● **Raw data**:

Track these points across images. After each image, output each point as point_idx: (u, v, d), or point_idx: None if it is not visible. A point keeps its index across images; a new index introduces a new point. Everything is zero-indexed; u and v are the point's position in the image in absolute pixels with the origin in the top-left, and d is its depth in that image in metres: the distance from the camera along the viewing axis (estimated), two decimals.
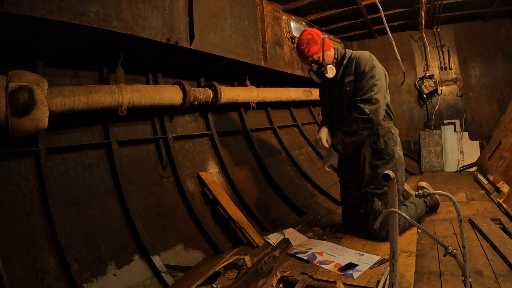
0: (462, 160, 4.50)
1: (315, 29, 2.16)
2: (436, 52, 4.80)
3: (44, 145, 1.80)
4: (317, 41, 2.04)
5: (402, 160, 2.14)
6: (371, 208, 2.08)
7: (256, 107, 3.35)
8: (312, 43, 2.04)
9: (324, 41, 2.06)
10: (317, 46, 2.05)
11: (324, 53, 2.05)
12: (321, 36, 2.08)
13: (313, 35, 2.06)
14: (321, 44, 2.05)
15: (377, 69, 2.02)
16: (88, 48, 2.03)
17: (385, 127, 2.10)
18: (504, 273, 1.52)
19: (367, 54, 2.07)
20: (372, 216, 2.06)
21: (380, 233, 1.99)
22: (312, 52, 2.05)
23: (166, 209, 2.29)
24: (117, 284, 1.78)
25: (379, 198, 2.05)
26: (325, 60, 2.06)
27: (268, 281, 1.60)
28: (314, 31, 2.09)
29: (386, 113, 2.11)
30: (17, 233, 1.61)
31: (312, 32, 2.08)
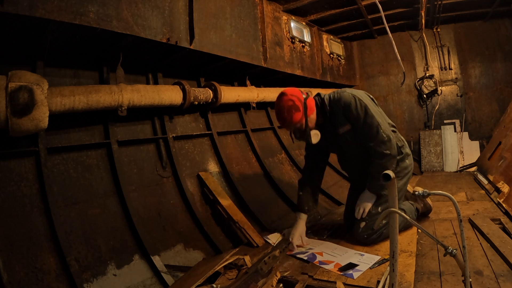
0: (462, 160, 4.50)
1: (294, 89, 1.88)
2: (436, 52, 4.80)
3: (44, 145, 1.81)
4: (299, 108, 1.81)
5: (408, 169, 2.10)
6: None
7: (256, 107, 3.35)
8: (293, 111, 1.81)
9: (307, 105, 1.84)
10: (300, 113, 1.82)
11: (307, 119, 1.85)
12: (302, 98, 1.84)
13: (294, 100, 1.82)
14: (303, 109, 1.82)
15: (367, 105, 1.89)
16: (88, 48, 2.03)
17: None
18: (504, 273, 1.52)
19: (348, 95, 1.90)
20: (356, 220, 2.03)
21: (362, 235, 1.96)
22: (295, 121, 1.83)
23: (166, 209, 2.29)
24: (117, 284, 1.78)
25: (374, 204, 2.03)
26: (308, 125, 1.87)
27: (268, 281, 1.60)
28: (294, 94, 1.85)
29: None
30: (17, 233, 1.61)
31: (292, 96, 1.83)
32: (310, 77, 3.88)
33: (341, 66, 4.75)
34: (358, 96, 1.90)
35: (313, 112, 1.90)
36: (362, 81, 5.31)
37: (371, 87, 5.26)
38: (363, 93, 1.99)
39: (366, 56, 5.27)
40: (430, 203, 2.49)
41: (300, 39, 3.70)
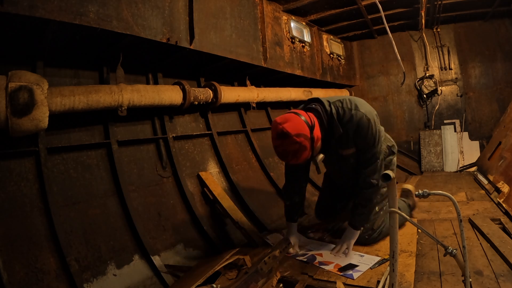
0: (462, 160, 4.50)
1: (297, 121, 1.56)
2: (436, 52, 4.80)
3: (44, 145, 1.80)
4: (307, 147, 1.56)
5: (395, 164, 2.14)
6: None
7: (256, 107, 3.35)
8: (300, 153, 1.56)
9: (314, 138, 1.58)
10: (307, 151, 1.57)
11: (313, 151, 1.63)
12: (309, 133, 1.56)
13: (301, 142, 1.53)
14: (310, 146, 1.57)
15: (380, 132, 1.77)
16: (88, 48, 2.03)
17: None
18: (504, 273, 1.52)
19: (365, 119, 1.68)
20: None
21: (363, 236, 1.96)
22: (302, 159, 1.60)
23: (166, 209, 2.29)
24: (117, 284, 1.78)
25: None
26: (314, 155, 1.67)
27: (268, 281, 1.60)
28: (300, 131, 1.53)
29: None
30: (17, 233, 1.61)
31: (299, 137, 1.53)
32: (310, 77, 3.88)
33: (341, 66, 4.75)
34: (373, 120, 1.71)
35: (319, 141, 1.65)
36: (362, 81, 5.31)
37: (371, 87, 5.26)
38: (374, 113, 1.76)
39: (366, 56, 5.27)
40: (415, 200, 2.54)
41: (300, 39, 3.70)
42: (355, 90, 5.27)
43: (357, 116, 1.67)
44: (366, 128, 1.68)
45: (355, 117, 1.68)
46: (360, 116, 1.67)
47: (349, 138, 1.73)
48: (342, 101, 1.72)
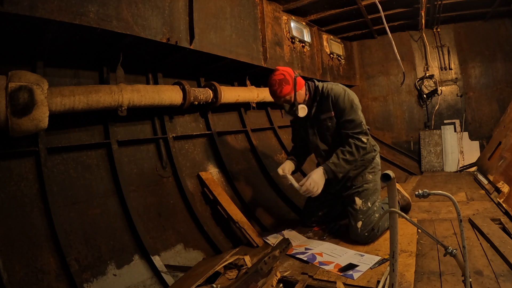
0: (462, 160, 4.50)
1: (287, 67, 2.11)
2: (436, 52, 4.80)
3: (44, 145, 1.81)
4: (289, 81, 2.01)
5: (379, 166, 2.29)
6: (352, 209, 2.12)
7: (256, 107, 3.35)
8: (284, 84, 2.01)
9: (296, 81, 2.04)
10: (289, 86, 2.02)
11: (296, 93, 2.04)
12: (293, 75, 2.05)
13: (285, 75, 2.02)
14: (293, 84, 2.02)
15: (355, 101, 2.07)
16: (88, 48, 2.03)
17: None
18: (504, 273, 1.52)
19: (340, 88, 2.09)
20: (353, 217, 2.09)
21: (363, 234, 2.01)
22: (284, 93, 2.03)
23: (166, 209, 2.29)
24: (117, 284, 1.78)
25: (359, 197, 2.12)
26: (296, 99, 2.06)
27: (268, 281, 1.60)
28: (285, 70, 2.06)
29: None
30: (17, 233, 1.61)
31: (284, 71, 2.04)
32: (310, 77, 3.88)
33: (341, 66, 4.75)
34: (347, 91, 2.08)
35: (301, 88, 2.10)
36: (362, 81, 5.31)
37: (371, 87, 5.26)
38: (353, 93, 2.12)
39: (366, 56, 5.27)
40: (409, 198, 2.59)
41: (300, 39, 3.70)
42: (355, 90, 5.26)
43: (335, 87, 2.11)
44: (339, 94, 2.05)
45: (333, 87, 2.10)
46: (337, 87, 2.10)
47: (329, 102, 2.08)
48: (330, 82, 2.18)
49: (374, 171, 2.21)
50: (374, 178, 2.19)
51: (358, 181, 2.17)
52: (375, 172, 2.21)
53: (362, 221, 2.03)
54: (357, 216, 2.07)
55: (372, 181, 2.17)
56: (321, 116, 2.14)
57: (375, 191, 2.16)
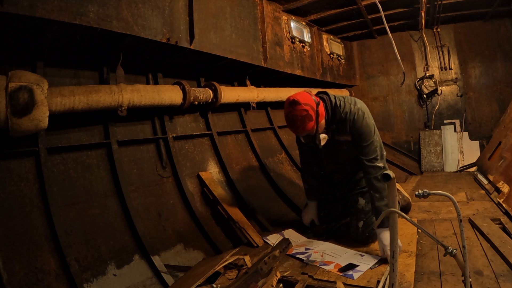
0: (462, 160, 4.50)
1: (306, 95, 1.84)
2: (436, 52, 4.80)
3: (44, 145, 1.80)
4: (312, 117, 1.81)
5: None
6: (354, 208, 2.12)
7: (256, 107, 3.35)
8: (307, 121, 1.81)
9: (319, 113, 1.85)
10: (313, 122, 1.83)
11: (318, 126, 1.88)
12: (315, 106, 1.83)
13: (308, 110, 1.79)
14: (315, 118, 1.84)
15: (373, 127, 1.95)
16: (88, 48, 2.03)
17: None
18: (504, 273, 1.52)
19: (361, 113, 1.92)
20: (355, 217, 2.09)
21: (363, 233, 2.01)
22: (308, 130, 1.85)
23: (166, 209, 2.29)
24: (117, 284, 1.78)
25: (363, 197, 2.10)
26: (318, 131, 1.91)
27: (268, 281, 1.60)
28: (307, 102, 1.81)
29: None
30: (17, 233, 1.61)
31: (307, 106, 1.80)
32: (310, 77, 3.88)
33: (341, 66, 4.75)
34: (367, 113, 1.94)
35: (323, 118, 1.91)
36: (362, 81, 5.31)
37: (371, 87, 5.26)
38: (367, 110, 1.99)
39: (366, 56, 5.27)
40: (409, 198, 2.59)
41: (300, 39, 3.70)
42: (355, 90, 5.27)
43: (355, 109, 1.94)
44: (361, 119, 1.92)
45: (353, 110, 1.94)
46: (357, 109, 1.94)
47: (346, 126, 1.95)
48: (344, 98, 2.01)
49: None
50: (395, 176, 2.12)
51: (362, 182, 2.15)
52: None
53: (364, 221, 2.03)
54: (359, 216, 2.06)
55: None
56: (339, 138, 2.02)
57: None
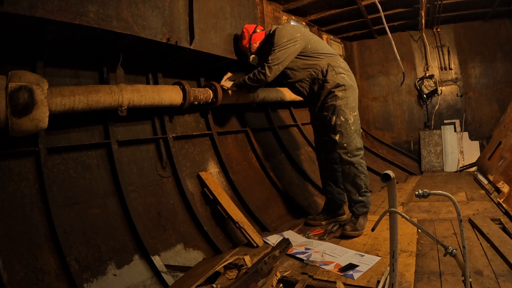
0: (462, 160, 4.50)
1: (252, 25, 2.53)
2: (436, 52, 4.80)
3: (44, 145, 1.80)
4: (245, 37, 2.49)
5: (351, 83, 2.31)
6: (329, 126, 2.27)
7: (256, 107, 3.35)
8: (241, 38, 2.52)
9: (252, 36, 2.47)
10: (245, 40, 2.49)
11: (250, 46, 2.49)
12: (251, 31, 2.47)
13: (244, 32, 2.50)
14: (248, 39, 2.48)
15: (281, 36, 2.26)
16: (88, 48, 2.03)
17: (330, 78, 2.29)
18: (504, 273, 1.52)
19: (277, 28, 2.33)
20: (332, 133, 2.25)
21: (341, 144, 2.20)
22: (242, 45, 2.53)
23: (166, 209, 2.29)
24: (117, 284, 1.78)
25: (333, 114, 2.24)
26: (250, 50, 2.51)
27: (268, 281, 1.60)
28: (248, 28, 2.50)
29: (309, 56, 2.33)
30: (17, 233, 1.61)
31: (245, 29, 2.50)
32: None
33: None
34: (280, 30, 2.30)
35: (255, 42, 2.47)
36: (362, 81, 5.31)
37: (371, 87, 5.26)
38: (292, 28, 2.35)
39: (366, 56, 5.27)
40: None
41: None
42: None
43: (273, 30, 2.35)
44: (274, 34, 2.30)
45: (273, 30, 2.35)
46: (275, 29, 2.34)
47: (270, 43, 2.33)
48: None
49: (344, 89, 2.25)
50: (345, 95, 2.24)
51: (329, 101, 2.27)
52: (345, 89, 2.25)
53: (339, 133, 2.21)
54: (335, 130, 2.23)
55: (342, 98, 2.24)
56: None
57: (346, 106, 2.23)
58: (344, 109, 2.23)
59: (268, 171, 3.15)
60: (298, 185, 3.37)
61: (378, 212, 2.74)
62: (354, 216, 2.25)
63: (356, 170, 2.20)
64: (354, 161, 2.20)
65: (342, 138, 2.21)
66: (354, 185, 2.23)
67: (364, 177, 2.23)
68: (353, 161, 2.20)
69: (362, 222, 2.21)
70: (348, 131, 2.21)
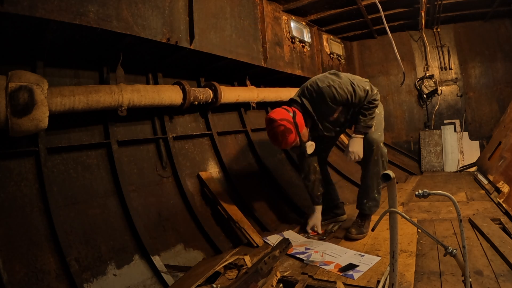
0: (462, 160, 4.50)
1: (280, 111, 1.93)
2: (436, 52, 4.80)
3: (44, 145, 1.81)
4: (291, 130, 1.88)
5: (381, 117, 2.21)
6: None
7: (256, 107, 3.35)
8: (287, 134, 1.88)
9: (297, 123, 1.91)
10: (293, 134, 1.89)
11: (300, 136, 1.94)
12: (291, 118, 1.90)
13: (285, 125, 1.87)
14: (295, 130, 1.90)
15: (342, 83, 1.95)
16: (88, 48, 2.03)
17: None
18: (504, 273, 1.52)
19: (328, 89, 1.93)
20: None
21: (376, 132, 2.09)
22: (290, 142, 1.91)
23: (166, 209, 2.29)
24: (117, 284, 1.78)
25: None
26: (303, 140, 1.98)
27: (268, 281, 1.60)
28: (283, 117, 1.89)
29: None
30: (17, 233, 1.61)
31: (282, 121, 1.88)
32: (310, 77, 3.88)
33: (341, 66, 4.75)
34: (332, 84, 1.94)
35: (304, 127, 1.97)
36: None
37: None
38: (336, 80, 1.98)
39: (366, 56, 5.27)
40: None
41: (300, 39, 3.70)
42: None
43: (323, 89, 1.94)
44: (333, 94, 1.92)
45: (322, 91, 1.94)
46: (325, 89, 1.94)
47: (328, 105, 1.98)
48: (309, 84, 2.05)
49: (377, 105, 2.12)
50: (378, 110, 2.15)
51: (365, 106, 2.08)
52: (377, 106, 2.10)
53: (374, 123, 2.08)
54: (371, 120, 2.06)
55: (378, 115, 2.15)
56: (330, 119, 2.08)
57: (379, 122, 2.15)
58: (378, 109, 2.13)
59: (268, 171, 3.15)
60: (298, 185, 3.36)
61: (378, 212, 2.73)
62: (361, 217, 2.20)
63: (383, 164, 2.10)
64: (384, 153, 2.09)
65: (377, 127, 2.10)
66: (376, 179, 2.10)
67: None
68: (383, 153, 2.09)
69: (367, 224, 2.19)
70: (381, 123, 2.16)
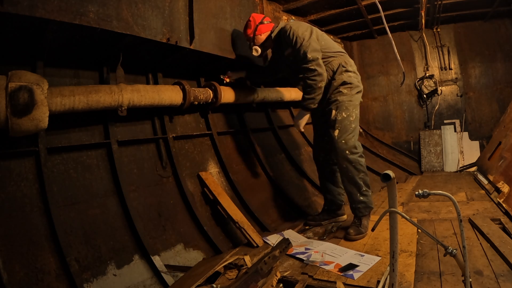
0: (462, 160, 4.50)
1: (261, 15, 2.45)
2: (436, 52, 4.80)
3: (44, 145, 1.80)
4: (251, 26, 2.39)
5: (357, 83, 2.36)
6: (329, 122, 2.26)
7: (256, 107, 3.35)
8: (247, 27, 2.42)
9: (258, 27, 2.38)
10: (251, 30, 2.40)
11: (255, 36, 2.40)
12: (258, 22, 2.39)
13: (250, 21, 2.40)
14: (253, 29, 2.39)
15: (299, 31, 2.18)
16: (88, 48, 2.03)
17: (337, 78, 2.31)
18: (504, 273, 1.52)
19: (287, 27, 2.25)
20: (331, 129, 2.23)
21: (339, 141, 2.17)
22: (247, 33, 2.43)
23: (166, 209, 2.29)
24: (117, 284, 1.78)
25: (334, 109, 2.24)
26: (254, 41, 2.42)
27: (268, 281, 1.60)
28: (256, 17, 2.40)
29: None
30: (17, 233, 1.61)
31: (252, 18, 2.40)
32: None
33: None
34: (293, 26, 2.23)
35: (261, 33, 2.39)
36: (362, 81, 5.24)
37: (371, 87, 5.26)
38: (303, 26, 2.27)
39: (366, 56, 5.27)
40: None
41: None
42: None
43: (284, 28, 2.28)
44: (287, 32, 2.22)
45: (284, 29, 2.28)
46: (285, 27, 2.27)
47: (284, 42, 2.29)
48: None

● **About this task**: Of the lines above, quote exactly those from the one with "63: (356, 170, 2.20)" through the one with "57: (379, 122, 2.15)", ends included; pictures stay out.

● **Task solution**:
63: (356, 170, 2.20)
64: (354, 161, 2.20)
65: (342, 138, 2.21)
66: (354, 185, 2.23)
67: (364, 177, 2.23)
68: (353, 161, 2.20)
69: (362, 222, 2.21)
70: (348, 131, 2.21)
0: (462, 160, 4.50)
1: (280, 111, 1.93)
2: (436, 52, 4.80)
3: (44, 145, 1.81)
4: (291, 130, 1.88)
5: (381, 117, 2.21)
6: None
7: (256, 107, 3.35)
8: (287, 134, 1.88)
9: (297, 123, 1.91)
10: (293, 134, 1.89)
11: (300, 136, 1.94)
12: (291, 118, 1.90)
13: (285, 125, 1.87)
14: (295, 130, 1.90)
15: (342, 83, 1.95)
16: (88, 48, 2.03)
17: None
18: (504, 273, 1.52)
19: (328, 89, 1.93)
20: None
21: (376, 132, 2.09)
22: (290, 142, 1.91)
23: (166, 209, 2.29)
24: (117, 284, 1.78)
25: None
26: (303, 140, 1.98)
27: (268, 281, 1.60)
28: (283, 117, 1.89)
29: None
30: (17, 233, 1.61)
31: (282, 121, 1.88)
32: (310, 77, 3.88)
33: (341, 66, 4.75)
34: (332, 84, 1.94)
35: (304, 127, 1.97)
36: None
37: None
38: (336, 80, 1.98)
39: (366, 56, 5.27)
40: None
41: (300, 39, 3.70)
42: None
43: (323, 89, 1.94)
44: (333, 94, 1.92)
45: (322, 91, 1.94)
46: (325, 89, 1.94)
47: (328, 105, 1.98)
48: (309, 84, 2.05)
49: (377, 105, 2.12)
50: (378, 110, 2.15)
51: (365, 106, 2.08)
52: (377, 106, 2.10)
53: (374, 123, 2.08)
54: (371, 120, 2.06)
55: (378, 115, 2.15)
56: (330, 119, 2.08)
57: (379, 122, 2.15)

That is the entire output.